### Problem to work on
Wherever a line in the data below holds "vent", copy that line.

Exercise materials section start

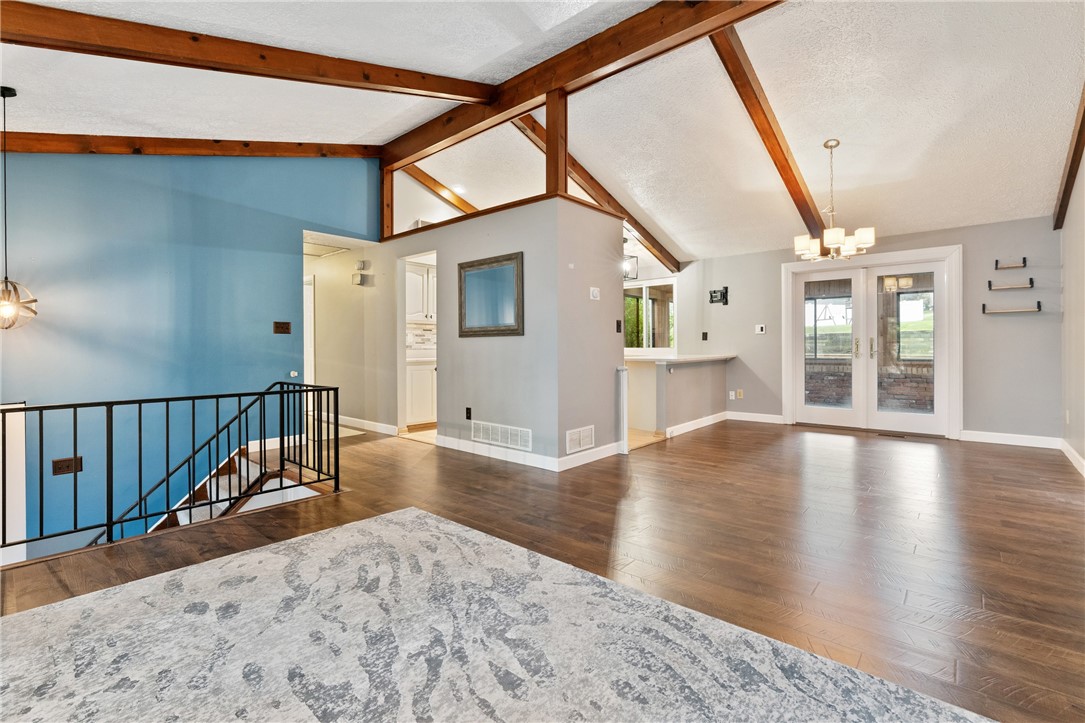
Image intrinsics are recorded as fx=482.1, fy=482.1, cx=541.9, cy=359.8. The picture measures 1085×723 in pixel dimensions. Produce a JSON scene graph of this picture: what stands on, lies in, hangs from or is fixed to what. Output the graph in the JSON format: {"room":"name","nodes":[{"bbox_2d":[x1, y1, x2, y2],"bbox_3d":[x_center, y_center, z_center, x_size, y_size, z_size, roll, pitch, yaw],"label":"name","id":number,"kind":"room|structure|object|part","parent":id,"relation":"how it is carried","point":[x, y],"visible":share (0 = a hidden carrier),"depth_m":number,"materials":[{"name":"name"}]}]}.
{"room":"living room","nodes":[
{"label":"living room","id":0,"kind":"room"},
{"bbox_2d":[0,147,381,553],"bbox_3d":[-3.592,0.015,4.003,0.139,5.073,4.660,0,0,41],"label":"blue wall","id":1,"kind":"structure","parent":0,"point":[145,167],"depth_m":4.15,"materials":[{"name":"blue paint"}]},
{"bbox_2d":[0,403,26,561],"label":"white panel","id":2,"kind":"structure","parent":1,"relation":"attached to","point":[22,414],"depth_m":3.40,"materials":[{"name":"white"}]},
{"bbox_2d":[52,456,81,475],"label":"light switch","id":3,"kind":"object","parent":1,"relation":"attached to","point":[69,466],"visible":0.94,"depth_m":3.66,"materials":[{"name":"brown"}]},
{"bbox_2d":[273,321,291,333],"bbox_3d":[-2.637,-0.332,4.890,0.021,0.121,0.158,0,0,41],"label":"light switch","id":4,"kind":"object","parent":1,"relation":"attached to","point":[279,327],"visible":0.98,"depth_m":4.89,"materials":[{"name":"brown wood"}]},
{"bbox_2d":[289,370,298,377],"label":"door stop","id":5,"kind":"object","parent":1,"relation":"attached to","point":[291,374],"visible":0.94,"depth_m":5.04,"materials":[{"name":"white"}]},
{"bbox_2d":[304,236,394,434],"bbox_3d":[-2.870,-0.302,6.709,1.708,2.378,0.160,0,0,41],"label":"hallway wall","id":6,"kind":"structure","parent":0,"point":[349,287],"depth_m":6.47,"materials":[{"name":"paint"}]},
{"bbox_2d":[303,274,314,409],"bbox_3d":[-3.608,-0.155,6.974,0.686,2.043,0.319,0,0,41],"label":"hallway door","id":7,"kind":"structure","parent":6,"relation":"in","point":[306,323],"depth_m":6.90,"materials":[{"name":"white paint"}]},
{"bbox_2d":[352,260,372,285],"bbox_3d":[-2.261,-1.092,6.075,0.215,0.297,0.179,0,0,41],"label":"door chime","id":8,"kind":"object","parent":6,"relation":"attached to","point":[362,277],"visible":0.99,"depth_m":6.04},
{"bbox_2d":[333,414,398,435],"bbox_3d":[-2.559,0.824,6.323,2.300,0.110,0.018,0,0,41],"label":"baseboard","id":9,"kind":"structure","parent":6,"relation":"attached to","point":[357,420],"depth_m":6.05,"materials":[{"name":"white paint"}]},
{"bbox_2d":[404,261,435,323],"bbox_3d":[-1.689,-0.922,6.808,0.385,0.814,0.764,0,0,41],"label":"upper cabinet","id":10,"kind":"object","parent":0,"point":[415,310],"visible":0.47,"depth_m":6.63,"materials":[{"name":"white paint"}]},
{"bbox_2d":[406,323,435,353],"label":"tile backsplash","id":11,"kind":"structure","parent":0,"point":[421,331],"depth_m":6.96,"materials":[{"name":"white tile"}]},
{"bbox_2d":[383,193,619,469],"bbox_3d":[-1.246,-0.225,5.276,3.438,2.273,0.124,0,0,41],"label":"partition wall","id":12,"kind":"structure","parent":0,"point":[487,414],"depth_m":4.47,"materials":[{"name":"paint"}]},
{"bbox_2d":[380,165,393,238],"bbox_3d":[-1.892,-1.923,5.851,0.118,0.908,0.132,0,0,41],"label":"wooden post","id":13,"kind":"object","parent":12,"relation":"attached to","point":[387,209],"visible":0.68,"depth_m":5.81,"materials":[{"name":"brown wood"}]},
{"bbox_2d":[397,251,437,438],"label":"doorway","id":14,"kind":"object","parent":12,"relation":"in","point":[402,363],"visible":0.45,"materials":[{"name":"white paint"}]},
{"bbox_2d":[464,407,471,419],"bbox_3d":[-0.723,0.522,4.703,0.074,0.119,0.013,0,0,41],"label":"wall socket","id":15,"kind":"object","parent":12,"relation":"attached to","point":[468,416],"visible":0.97,"depth_m":4.70,"materials":[{"name":"black plastic"}]},
{"bbox_2d":[458,251,523,337],"bbox_3d":[-0.500,-0.597,4.526,0.875,0.740,0.036,0,0,41],"label":"mirror","id":16,"kind":"object","parent":12,"relation":"attached to","point":[514,329],"visible":1,"depth_m":4.50,"materials":[{"name":"mirror"}]},
{"bbox_2d":[471,420,531,451],"bbox_3d":[-0.384,0.690,4.432,0.751,0.179,0.014,0,0,41],"label":"return air vent","id":17,"kind":"object","parent":12,"relation":"attached to","point":[480,435],"visible":0.98,"depth_m":4.42,"materials":[{"name":"white metal"}]},
{"bbox_2d":[435,433,621,471],"bbox_3d":[-0.239,0.860,4.868,1.993,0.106,0.995,0,0,41],"label":"baseboard","id":18,"kind":"structure","parent":12,"relation":"attached to","point":[593,456],"depth_m":4.42,"materials":[{"name":"white paint"}]},
{"bbox_2d":[545,88,567,195],"bbox_3d":[0.123,-1.845,4.167,0.132,0.933,0.131,0,0,41],"label":"wooden post","id":19,"kind":"object","parent":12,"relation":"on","point":[548,121],"visible":0.77,"depth_m":4.12,"materials":[{"name":"brown wood"}]},
{"bbox_2d":[565,425,594,453],"bbox_3d":[0.333,0.694,4.241,0.013,0.199,0.386,0,0,41],"label":"wall vent","id":20,"kind":"object","parent":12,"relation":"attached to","point":[580,443],"visible":0.99,"depth_m":4.23,"materials":[{"name":"white metal"}]},
{"bbox_2d":[589,286,599,300],"bbox_3d":[0.481,-0.608,4.420,0.026,0.111,0.111,0,0,41],"label":"thermostat","id":21,"kind":"object","parent":12,"relation":"attached to","point":[595,291],"visible":0.99,"depth_m":4.40,"materials":[{"name":"white plastic"}]},
{"bbox_2d":[615,319,621,332],"bbox_3d":[0.738,-0.325,4.656,0.019,0.119,0.073,0,0,41],"label":"light switch","id":22,"kind":"object","parent":12,"relation":"attached to","point":[618,325],"visible":0.99,"depth_m":4.65,"materials":[{"name":"black"}]},
{"bbox_2d":[0,0,1083,268],"bbox_3d":[0.017,-2.082,4.305,8.078,0.433,9.811,0,0,41],"label":"ceiling","id":23,"kind":"structure","parent":0,"point":[818,131],"depth_m":3.77,"materials":[{"name":"white paint"}]},
{"bbox_2d":[0,85,38,329],"bbox_3d":[-3.542,-0.990,3.183,0.285,1.625,0.282,0,0,41],"label":"pendant light","id":24,"kind":"object","parent":23,"relation":"hanging from","point":[35,313],"visible":1,"depth_m":3.18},
{"bbox_2d":[1,131,379,159],"bbox_3d":[-3.439,-2.009,3.941,0.134,1.015,4.522,0,0,41],"label":"ceiling beam","id":25,"kind":"structure","parent":23,"relation":"attached to","point":[198,146],"depth_m":4.15,"materials":[{"name":"brown wood"}]},
{"bbox_2d":[0,2,499,104],"bbox_3d":[-2.185,-1.919,2.725,0.141,1.071,4.552,0,0,41],"label":"ceiling beam","id":26,"kind":"structure","parent":23,"relation":"attached to","point":[376,83],"depth_m":2.89,"materials":[{"name":"brown wood"}]},
{"bbox_2d":[303,241,348,258],"bbox_3d":[-2.941,-1.451,6.292,0.671,0.043,0.592,0,0,41],"label":"attic hatch","id":27,"kind":"object","parent":23,"relation":"in","point":[317,253],"visible":0.78,"depth_m":6.30,"materials":[{"name":"white paint"}]},
{"bbox_2d":[401,162,479,217],"bbox_3d":[-0.876,-2.223,7.395,0.128,1.254,4.199,0,0,41],"label":"ceiling beam","id":28,"kind":"structure","parent":23,"relation":"attached to","point":[440,186],"depth_m":6.65,"materials":[{"name":"brown wood"}]},
{"bbox_2d":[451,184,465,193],"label":"recessed light","id":29,"kind":"object","parent":23,"relation":"in","point":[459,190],"visible":0.95,"depth_m":6.30,"materials":[{"name":"white"}]},
{"bbox_2d":[378,0,785,167],"bbox_3d":[0.524,-2.356,3.738,6.249,0.313,0.183,0,0,41],"label":"ridge beam","id":30,"kind":"structure","parent":23,"relation":"attached to","point":[599,66],"depth_m":3.77,"materials":[{"name":"brown wood"}]},
{"bbox_2d":[514,113,676,276],"bbox_3d":[0.678,-2.019,6.015,0.133,1.261,3.933,0,0,41],"label":"ceiling beam","id":31,"kind":"structure","parent":23,"relation":"attached to","point":[650,243],"depth_m":5.99,"materials":[{"name":"brown wood"}]},
{"bbox_2d":[622,240,638,279],"bbox_3d":[1.127,-1.340,6.364,0.223,0.544,0.231,0,0,41],"label":"pendant lantern","id":32,"kind":"object","parent":23,"relation":"hanging from","point":[633,266],"visible":0.74,"depth_m":6.32,"materials":[{"name":"black"}]},
{"bbox_2d":[708,23,828,246],"bbox_3d":[2.111,-1.918,4.429,0.146,0.922,4.132,0,0,41],"label":"ceiling beam","id":33,"kind":"structure","parent":23,"relation":"attached to","point":[795,180],"depth_m":4.11,"materials":[{"name":"brown wood"}]},
{"bbox_2d":[796,140,875,261],"bbox_3d":[2.593,-1.422,4.310,0.636,1.044,0.629,0,0,41],"label":"chandelier","id":34,"kind":"object","parent":23,"relation":"hanging from","point":[837,241],"visible":1,"depth_m":4.24,"materials":[{"name":"metal"}]},
{"bbox_2d":[1052,85,1084,233],"bbox_3d":[3.569,-1.739,3.028,0.083,0.945,4.481,0,0,41],"label":"ceiling beam","id":35,"kind":"structure","parent":23,"relation":"attached to","point":[1075,150],"depth_m":4.00,"materials":[{"name":"brown wood"}]},
{"bbox_2d":[0,415,1084,722],"bbox_3d":[-0.623,1.016,3.893,9.131,0.223,9.381,0,0,41],"label":"floor","id":36,"kind":"structure","parent":0,"point":[119,572],"depth_m":2.60,"materials":[{"name":"brown wood"}]},
{"bbox_2d":[1,380,342,561],"bbox_3d":[-2.427,0.628,2.479,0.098,0.931,2.832,0,0,41],"label":"stair railing","id":37,"kind":"object","parent":36,"relation":"on","point":[75,445],"visible":0.97,"depth_m":2.79,"materials":[{"name":"black metal"}]},
{"bbox_2d":[147,445,324,535],"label":"staircase","id":38,"kind":"structure","parent":36,"relation":"attached to","point":[221,481],"depth_m":4.07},
{"bbox_2d":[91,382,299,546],"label":"stair handrail","id":39,"kind":"object","parent":38,"relation":"attached to","point":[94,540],"visible":0.55,"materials":[{"name":"black metal"}]},
{"bbox_2d":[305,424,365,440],"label":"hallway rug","id":40,"kind":"object","parent":36,"relation":"on","point":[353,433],"visible":0.4,"depth_m":5.78,"materials":[{"name":"carpet"}]},
{"bbox_2d":[405,355,436,427],"bbox_3d":[-1.579,0.429,6.656,0.611,0.893,1.017,0,0,41],"label":"lower cabinet","id":41,"kind":"object","parent":36,"relation":"on","point":[425,409],"visible":0.36,"depth_m":6.32,"materials":[{"name":"white paint"}]},
{"bbox_2d":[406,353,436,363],"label":"countertop","id":42,"kind":"structure","parent":41,"relation":"on","point":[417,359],"depth_m":6.25,"materials":[{"name":"white stone"}]},
{"bbox_2d":[0,507,996,722],"bbox_3d":[-0.625,0.950,0.840,3.269,0.014,3.049,0,0,41],"label":"area rug","id":43,"kind":"object","parent":36,"relation":"on","point":[128,589],"visible":1,"depth_m":1.57,"materials":[{"name":"carpet"}]},
{"bbox_2d":[616,366,628,453],"bbox_3d":[0.782,0.483,4.678,0.092,0.850,0.093,0,0,41],"label":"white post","id":44,"kind":"object","parent":36,"relation":"on","point":[625,405],"visible":0.93,"depth_m":4.65,"materials":[{"name":"white paint"}]},
{"bbox_2d":[624,353,732,436],"bbox_3d":[2.000,0.440,6.287,0.137,0.890,1.925,0,0,41],"label":"half wall","id":45,"kind":"structure","parent":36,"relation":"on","point":[686,372],"depth_m":6.01,"materials":[{"name":"paint"}]},
{"bbox_2d":[624,352,736,364],"bbox_3d":[1.675,-0.008,6.391,1.116,0.050,1.927,0,0,41],"label":"countertop","id":46,"kind":"structure","parent":45,"relation":"attached to","point":[695,357],"depth_m":5.89,"materials":[{"name":"white stone"}]},
{"bbox_2d":[664,411,728,437],"bbox_3d":[1.994,0.825,6.185,0.020,0.111,1.707,0,0,41],"label":"baseboard","id":47,"kind":"structure","parent":45,"relation":"attached to","point":[691,428],"depth_m":6.08,"materials":[{"name":"white paint"}]},
{"bbox_2d":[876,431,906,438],"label":"floor vent","id":48,"kind":"object","parent":36,"relation":"in","point":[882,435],"visible":0.97,"depth_m":5.61,"materials":[{"name":"metal"}]},
{"bbox_2d":[672,216,1060,443],"bbox_3d":[3.699,-0.322,6.256,4.228,2.438,0.149,0,0,41],"label":"back wall","id":49,"kind":"structure","parent":0,"point":[1020,327],"depth_m":5.34,"materials":[{"name":"grey paint"}]},
{"bbox_2d":[623,277,675,352],"bbox_3d":[1.612,-0.680,7.829,1.198,1.183,0.119,0,0,41],"label":"kitchen window","id":50,"kind":"structure","parent":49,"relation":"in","point":[644,283],"depth_m":7.74,"materials":[{"name":"glass"}]},
{"bbox_2d":[701,331,708,340],"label":"outlet","id":51,"kind":"object","parent":49,"relation":"attached to","point":[705,336],"visible":0.98,"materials":[{"name":"black"}]},
{"bbox_2d":[708,286,728,305],"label":"tv mount","id":52,"kind":"object","parent":49,"relation":"attached to","point":[722,294],"visible":0.99,"depth_m":6.96,"materials":[{"name":"black metal"}]},
{"bbox_2d":[731,389,743,399],"bbox_3d":[2.797,0.494,6.927,0.120,0.129,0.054,0,0,41],"label":"wall socket","id":53,"kind":"object","parent":49,"relation":"attached to","point":[737,395],"visible":0.99,"depth_m":6.92,"materials":[{"name":"white plastic"}]},
{"bbox_2d":[726,411,784,423],"bbox_3d":[2.883,0.800,6.743,0.969,0.114,0.016,0,0,41],"label":"baseboard","id":54,"kind":"structure","parent":49,"relation":"attached to","point":[780,418],"depth_m":6.68,"materials":[{"name":"white paint"}]},
{"bbox_2d":[755,324,765,334],"bbox_3d":[3.017,-0.430,6.670,0.133,0.122,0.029,0,0,41],"label":"light switch","id":55,"kind":"object","parent":49,"relation":"attached to","point":[759,329],"visible":0.98,"depth_m":6.66,"materials":[{"name":"white plastic"}]},
{"bbox_2d":[782,245,961,438],"bbox_3d":[4.084,-0.214,6.051,1.764,2.175,0.187,0,0,41],"label":"french door","id":56,"kind":"structure","parent":49,"relation":"in","point":[788,374],"depth_m":5.94,"materials":[{"name":"white glass"}]},
{"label":"door handle","id":57,"kind":"part","parent":56,"relation":"part of","materials":[{"name":"gold metal"}]},
{"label":"door handle","id":58,"kind":"part","parent":56,"relation":"part of","materials":[{"name":"gold metal"}]},
{"bbox_2d":[994,257,1027,269],"bbox_3d":[4.920,-1.005,5.061,0.246,0.083,0.115,0,0,41],"label":"wall shelf","id":59,"kind":"object","parent":49,"relation":"attached to","point":[996,262],"visible":0.98,"depth_m":5.07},
{"bbox_2d":[987,278,1034,290],"bbox_3d":[4.883,-0.794,5.035,0.356,0.098,0.121,0,0,41],"label":"wall shelf","id":60,"kind":"object","parent":49,"relation":"attached to","point":[990,285],"visible":0.98,"depth_m":5.02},
{"bbox_2d":[962,429,1060,448],"bbox_3d":[4.955,0.834,5.094,0.870,0.111,0.015,0,0,41],"label":"baseboard","id":61,"kind":"structure","parent":49,"relation":"attached to","point":[986,437],"depth_m":5.07,"materials":[{"name":"white paint"}]},
{"bbox_2d":[983,301,1041,314],"bbox_3d":[4.926,-0.544,5.055,0.473,0.095,0.116,0,0,41],"label":"wall shelf","id":62,"kind":"object","parent":49,"relation":"attached to","point":[1039,302],"visible":0.99,"depth_m":5.03,"materials":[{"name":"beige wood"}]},
{"bbox_2d":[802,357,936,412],"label":"brick wall","id":63,"kind":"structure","parent":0,"point":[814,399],"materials":[{"name":"brown brick"}]},
{"bbox_2d":[1058,141,1084,475],"bbox_3d":[2.504,-0.666,1.630,0.134,3.212,8.369,0,0,41],"label":"right wall","id":64,"kind":"structure","parent":0,"point":[1081,348],"depth_m":4.21,"materials":[{"name":"grey paint"}]},
{"bbox_2d":[1059,439,1084,476],"bbox_3d":[2.824,0.864,2.126,0.016,0.110,6.739,0,0,41],"label":"baseboard","id":65,"kind":"structure","parent":64,"relation":"attached to","point":[1081,462],"depth_m":4.18,"materials":[{"name":"white paint"}]}
]}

Exercise materials section end

### Task answer
{"bbox_2d":[471,420,531,451],"bbox_3d":[-0.384,0.690,4.432,0.751,0.179,0.014,0,0,41],"label":"return air vent","id":17,"kind":"object","parent":12,"relation":"attached to","point":[480,435],"visible":0.98,"depth_m":4.42,"materials":[{"name":"white metal"}]},
{"bbox_2d":[565,425,594,453],"bbox_3d":[0.333,0.694,4.241,0.013,0.199,0.386,0,0,41],"label":"wall vent","id":20,"kind":"object","parent":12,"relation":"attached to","point":[580,443],"visible":0.99,"depth_m":4.23,"materials":[{"name":"white metal"}]},
{"bbox_2d":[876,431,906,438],"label":"floor vent","id":48,"kind":"object","parent":36,"relation":"in","point":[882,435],"visible":0.97,"depth_m":5.61,"materials":[{"name":"metal"}]},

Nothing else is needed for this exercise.